Film & TV

Can You Ever Forgive Me? Goes Soft on Crime

Melissa McCarthy and Richard E. Grant in Can You Ever Forgive Me? (Mary Cybulski/Twentieth Century Fox)
The movie forgives Melissa McCarthy’s character for her amorality, unfortunately.

Actress Melissa McCarthy, who limits herself to playing obnoxious slobs for clownish effect, finally gets a role that takes those sociopathic tendencies seriously in Can You Ever Forgive Me? It’s about Lee Israel, the late New York–based writer who was convicted for creating forgeries of celebrities’ private letters and selling them on the collectibles market. But the movie is really about a species of American reprobate that is prominent in New York literary and media society. It would be a cautionary tale if it wasn’t also damnably sentimental in the peculiar vein of media accounts that seek to justify the behavior of a particular professional class and its favored types.

McCarthy’s Israel irritates one’s nerves like a Seinfeld character whose buffoonishness is used for dramatic and pathetic effect. The ruse that the Seinfeld sitcom was “about nothing” cannily protected the show’s creators, Jerry Seinfeld and Larry David, from admitting that the series was, specifically, an exposé of self-centered behavior by clannish yuppies who rightfully ended up in jail at the end of nine seasons. The makers of Can You Ever Forgive Me? lean toward the self-justification that defends inexcusable actions the way politicians and pundits do. The movie, though set in the 1990s, is a perverse mirror of the millennium’s immorality. That’s how McCarthy can play this role using the same straight face with which she has conducted a career exploiting the female misbehavior and slatternliness that ought to be a scandal for the #MeToo era.

Israel sneers at others, drinks to excess at a temporary job, lives in filth with her cat, steals toilet paper and a coat belonging to another guest at a party, and yet still thinks herself sinned-against. She’s a Seinfeld harridan sentimentalized through the strange degeneracy that has become part of modern culture. Director Marielle Heller gives a somber, forlorn tone to the screenplay by Nicole Holofcener and Jeff Whitty, setting Israel’s horror story in the scotch-soaked ambience of déclassé nightclubs and of dive bars visited on overcast mornings.
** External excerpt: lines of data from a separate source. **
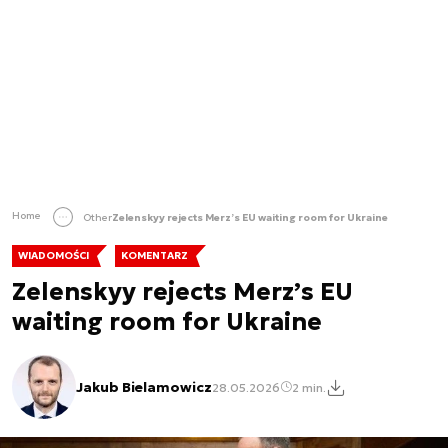
Home
Other
Zelenskyy rejects Merz’s EU waiting room for Ukraine
WIADOMOŚCI
KOMENTARZ
Zelenskyy rejects Merz’s EU
waiting room for Ukraine
Jakub Bielamowicz
28.05.2026
2 min.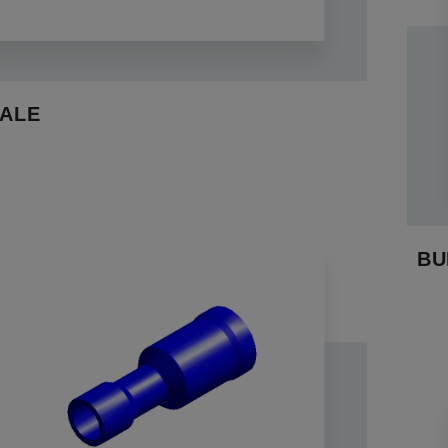
ALE
BU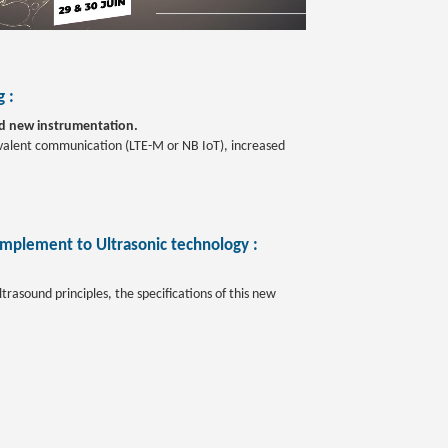
 :
nd new instrumentation.
uivalent communication (LTE-M or NB IoT), increased
omplement to Ultrasonic technology :
rasound principles, the specifications of this new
While disinfecting the criminal atmosphere with Billie Holiday (“I’ll Be Seeing You”) and Blossom Dearie (“Charade”), Holofcener and Whitty are sensitive to the everyday degeneracy that is the reality of New York media circles, with their unwashed, unrepentant strivers.
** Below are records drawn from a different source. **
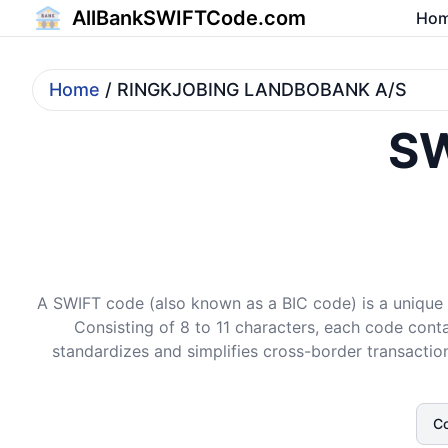
AllBankSWIFTCode.com
Ho
Home
/ RINGKJOBING LANDBOBANK A/S
SW
A SWIFT code (also known as a BIC code) is a unique i
Consisting of 8 to 11 characters, each code conta
standardizes and simplifies cross-border transaction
The seedy and the literary (the low class and the snobbish) make for a real if rarely recognized combination. Heller, Holofcener, and Whitty show a late generation’s permissiveness. They also partake of Israel’s celebrity-biography specialty. (She published books on Tallulah Bankhead, Dorothy Kilgallen, and Estée Lauder, and then her career failed.) Israel’s genre derived from a homosexual subculture in which writers’ personal desires are projected through professional means. The genre often reveals envious idolatry (as in Israel’s jealousy and her attraction for a young female bookseller), and that class antagonism is the movie’s real theme. Douglas McGrath dealt with it in Infamous (the best Truman Capote film), and Alan Bates gave a memorably moving performance of gay isolation in We Think the World of You, a dramatization of J. R. Ackerley’s fictionalized memoir.

McCarthy’s Israel is described as “a horrid c***” by the only person who has not abandoned her, fleeing for their own sanity. This “friend,” Jack (a British wastrel played by Richard E. Grant), was enlisted to join Israel’s criminal scheme while indulging his own petty drug-dealing and sex hustling. Companions to each other’s faults, they have a precarious friendship, lent a bottom-of-the-barrel poignancy that nearly compensates for the fact that the film lacks any overall sense of justice prevailing in Israel’s case. (The judge’s leniency overlooks that the amount of Israel’s deception should have constituted grand larceny.) Instead, Israel is left to the mess of herself. And we’re left to the mess of an amoral film era.

Using Paul Simon’s “Can’t Run But” as a motif late in the film, the makers of Can You Ever Forgive Me? ask forgiveness for human weakness but also for the culture’s criminal tendencies they’ve witnessed. Will Melissa McCarthy apply her moral sloth to Christine Blasey Ford next?